EXERCISE DESCRIPTION: Reproduce every item below line for line, without changing anything, and leave the pictures out of your answer.

>> START

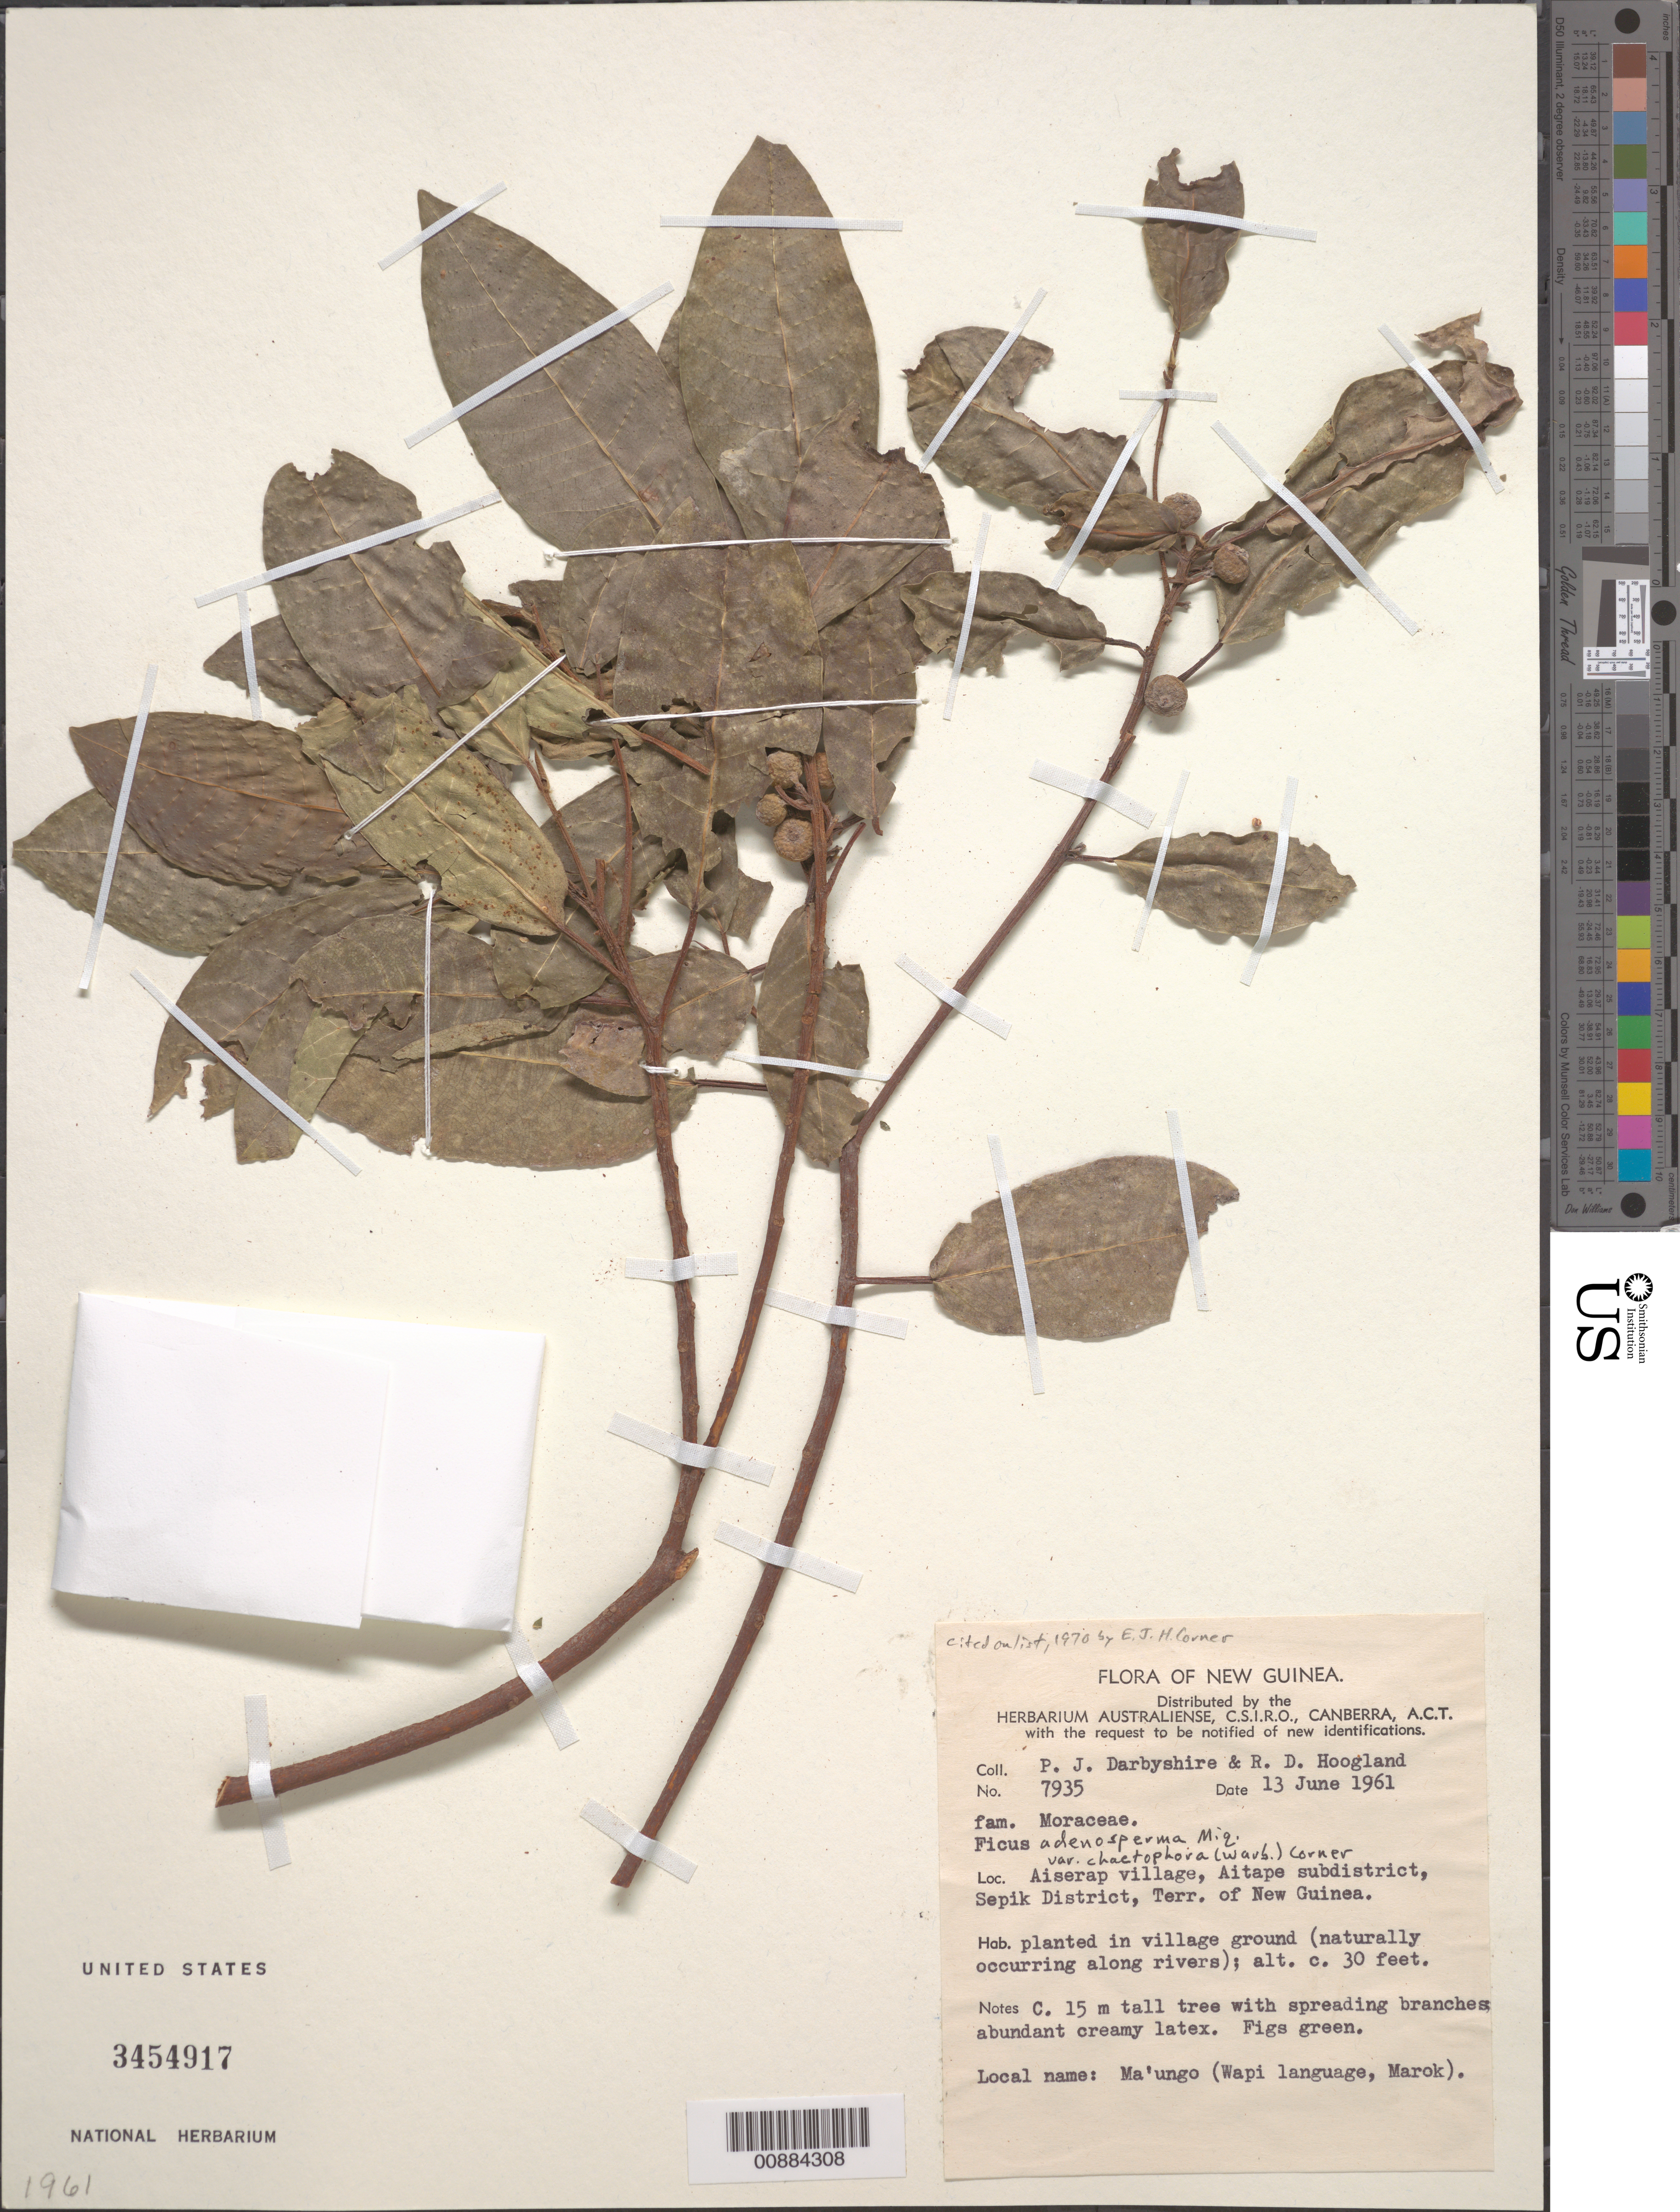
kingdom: Plantae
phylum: Tracheophyta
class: Magnoliopsida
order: Rosales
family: Moraceae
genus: Ficus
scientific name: Ficus adenosperma var. chaetophora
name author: (Warb.) Corner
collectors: P. Darbyshire & R. D. Hoogland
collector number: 7935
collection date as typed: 13 Jun 1961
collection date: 1961-06-13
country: Papua New Guinea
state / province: Sepik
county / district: Aitape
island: New Guinea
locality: Aiserap village, Aitape subdistrict, Sepik District, Terr. Of New Guinea.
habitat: Planted in village ground (naturally occurring along rivers).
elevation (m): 9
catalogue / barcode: US 3454917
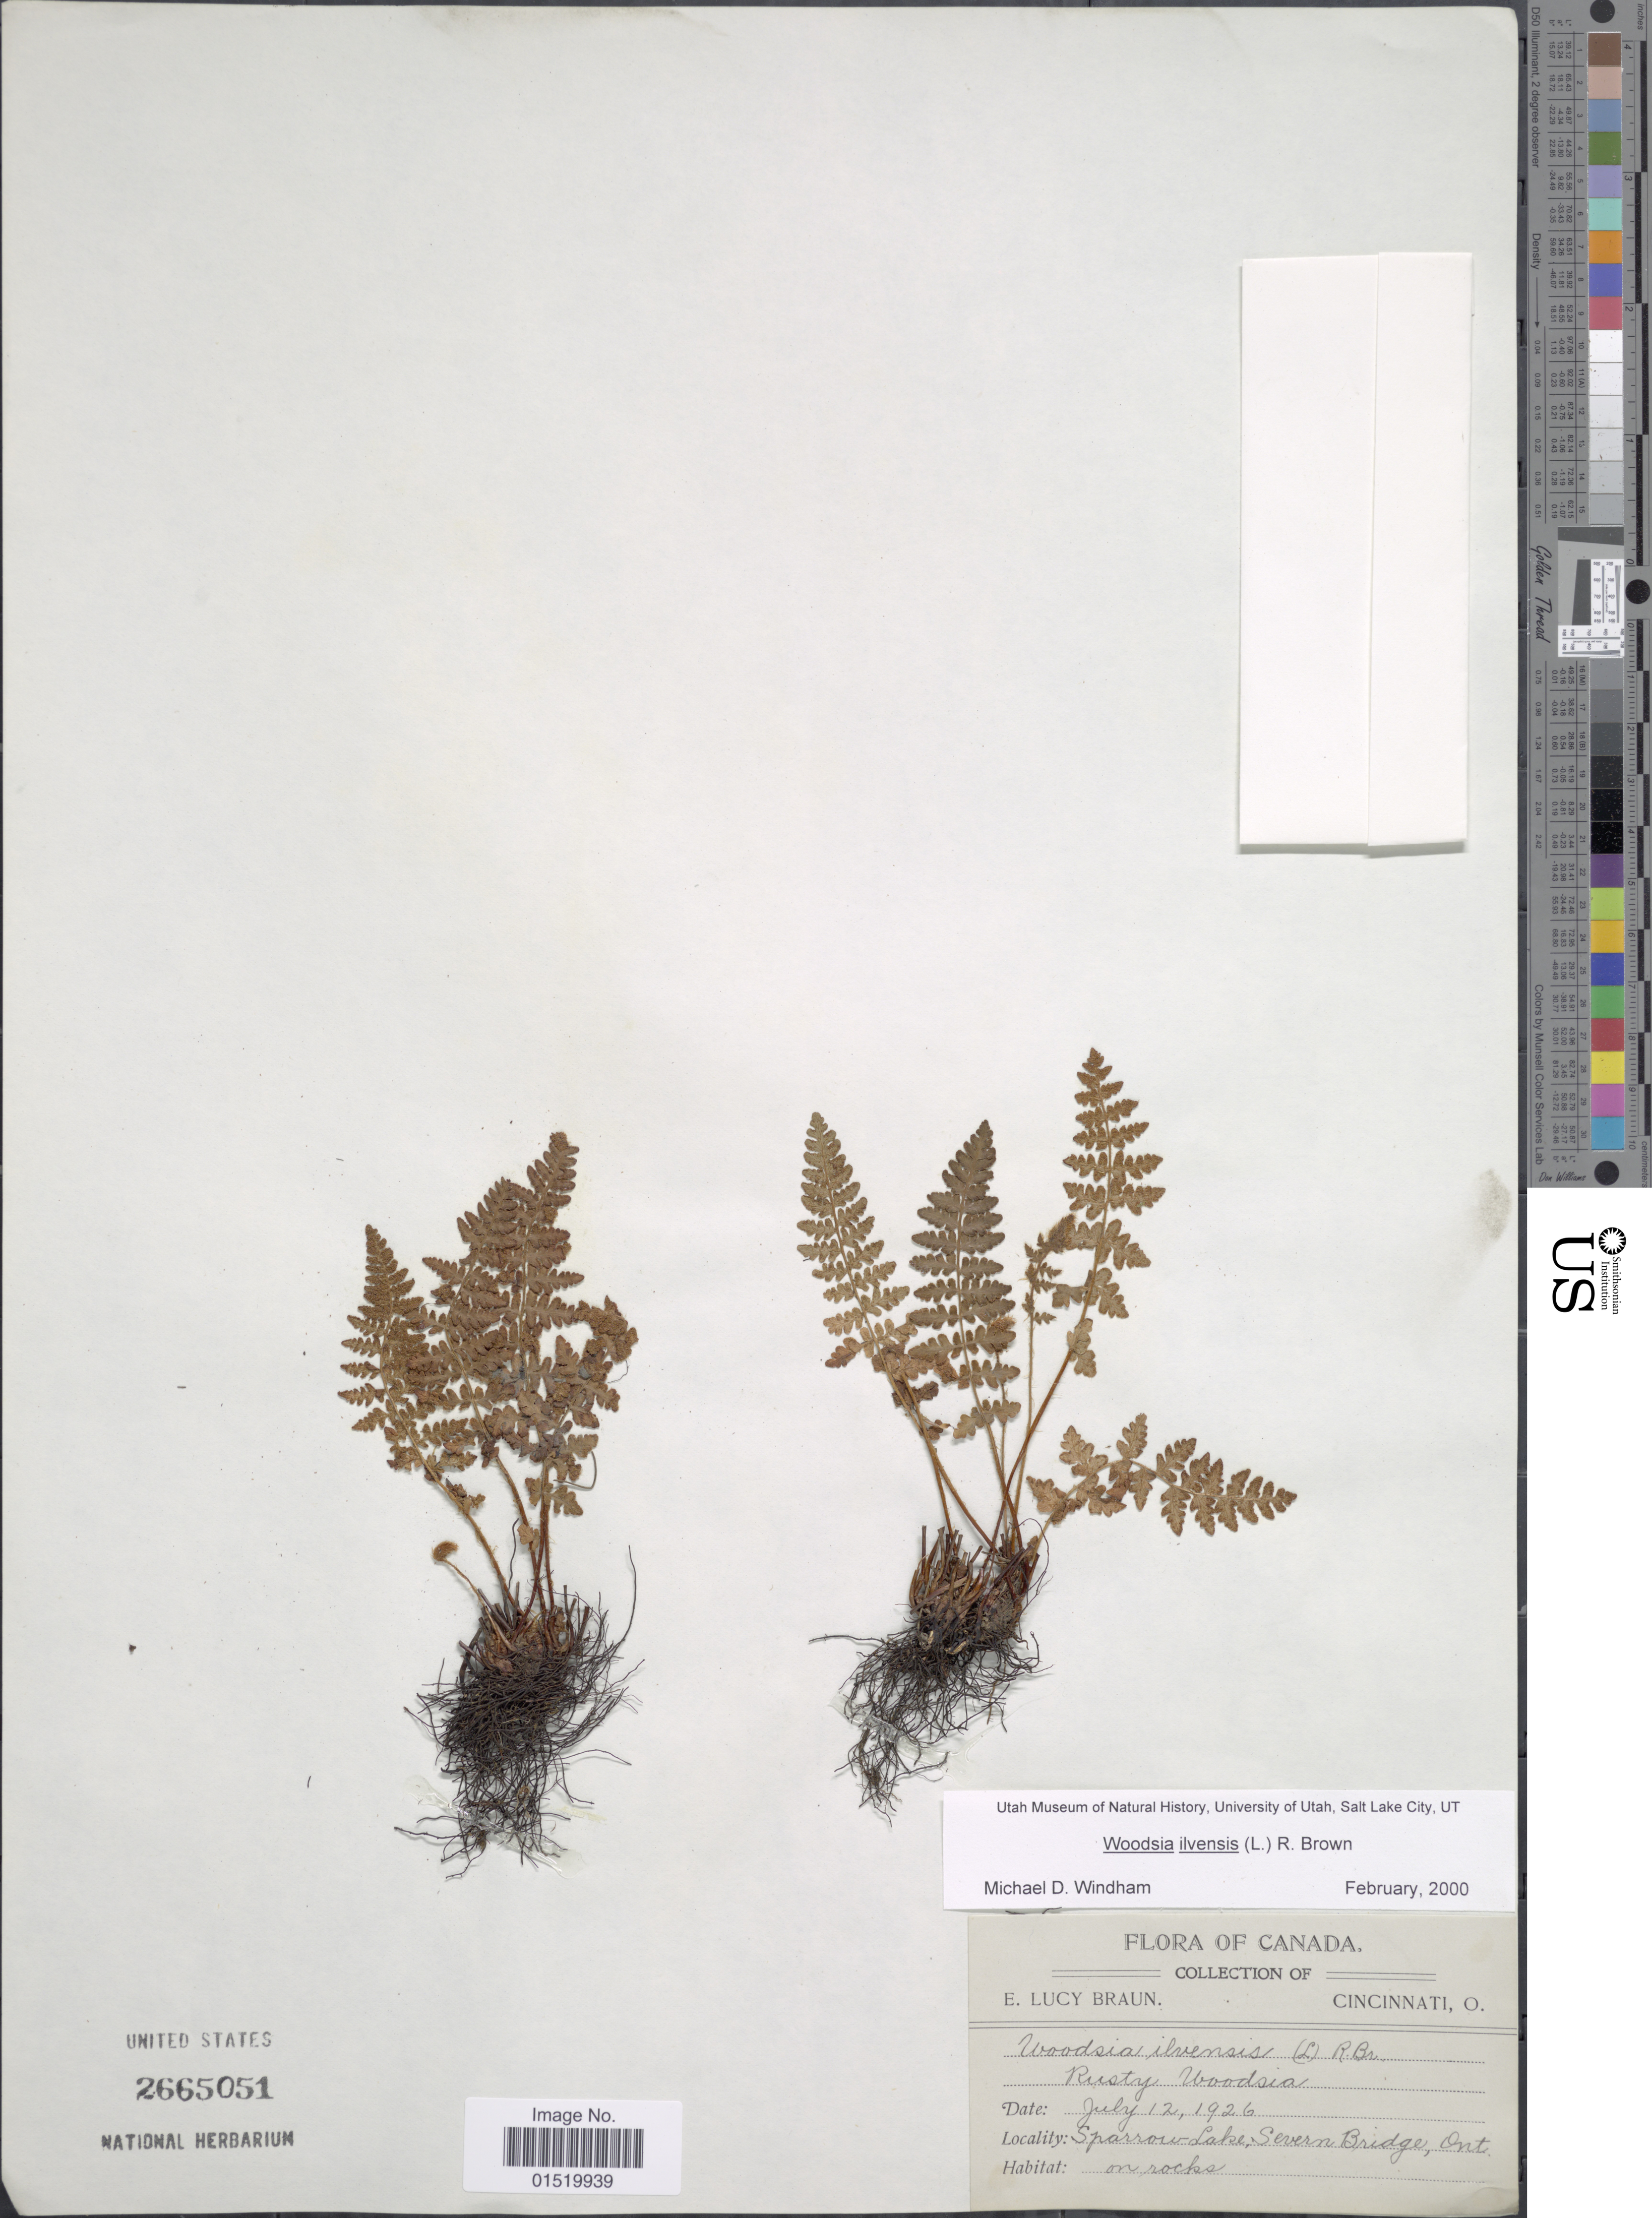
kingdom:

>> END

FULL OUTPUT:
kingdom: Plantae
phylum: Tracheophyta
class: Magnoliopsida
order: Rosales
family: Moraceae
genus: Ficus
scientific name: Ficus adenosperma var. chaetophora
name author: (Warb.) Corner
collectors: P. Darbyshire & R. D. Hoogland
collector number: 7935
collection date as typed: 13 Jun 1961
collection date: 1961-06-13
country: Papua New Guinea
state / province: Sepik
county / district: Aitape
island: New Guinea
locality: Aiserap village, Aitape subdistrict, Sepik District, Terr. Of New Guinea.
habitat: Planted in village ground (naturally occurring along rivers).
elevation (m): 9
catalogue / barcode: US 3454917
kingdom:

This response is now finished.